Images show Montana aboard luxury train as RSR questions Spanish locos
Axed Passenger Rail Agency of South Africa (PRASA) CEO, Lucky Montana, has reportedly remained mum on the publishing of images over the weekend, showing him being accompanied by a number woman on a luxury train ride six years ago.
On Sunday, CityPress reported that Montana had been involved personally in the checking-in of 10 woman aboard a Shosholoza Meyl Premier Classe train from Johannesburg to Cape Town between 24 and 27 September 2009, at an alleged cost of R170 000.
In an interview with the paper, a former PRASA employee indicated that the women were treated to massages and six course meals, and that personally booked them into a hotel in Camps Bay after the train arrived in Cape Town.
“These ladies were not on the passenger manifest, meaning they were, in effect, sneaked on to the train.

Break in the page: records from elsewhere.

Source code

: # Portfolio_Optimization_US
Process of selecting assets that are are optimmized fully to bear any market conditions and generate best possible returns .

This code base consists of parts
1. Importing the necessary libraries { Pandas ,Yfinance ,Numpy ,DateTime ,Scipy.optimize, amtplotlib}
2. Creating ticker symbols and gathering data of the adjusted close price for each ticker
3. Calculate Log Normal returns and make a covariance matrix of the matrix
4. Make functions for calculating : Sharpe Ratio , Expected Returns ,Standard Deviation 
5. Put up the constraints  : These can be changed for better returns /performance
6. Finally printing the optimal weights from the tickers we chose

On board the train, they were pampered throughout,” the ex-employee was quoted as saying.
The latest findings comes after an apparent error in Public Protector Thuli Madonsela’s Derailed report, which stipulated that Montana and his companions had boarded the Blue Train.
A spokesperson for Madonsela’s office has reportedly indicated that the complainant wrongly attributed the ride to have taken place on the Blue Train, owned by the luxury division of state owned Transnet Freight Rail (TFR), Luxrail.
In a related article, Afrikaans newspaper Rapport revealed that the Railway Safety Regulator (RSR) were unable to decode data from the accident involving one of PRASA’s controversial R600-million Afro 4000 diesel locomotives, as the on-board computer systems were all in Spanish.
A reported 64 passengers were injured when the train partially derailed near the small town of Modderrivier in the Northern Cape two weeks ago, on a section of track that had been undergoing maintenance.
Speaking to the paper, RSR spokeswoman, Babalwa Mpendu, said the train’s exact speed had to be taken from the Centralised Traffic Control’s office, as most of the data could not be understood.
She also added that an investigation would to be launched to determine why the system had not been changed to English when the batch of 13 locomotives, which formed part of a R3.5-billion contract for a further 57 units, were delivered by manufacturer Vossloh Espana.
Asked for comment, PRASA stated that the locomotives’ systems were in English and that translators would not be needed.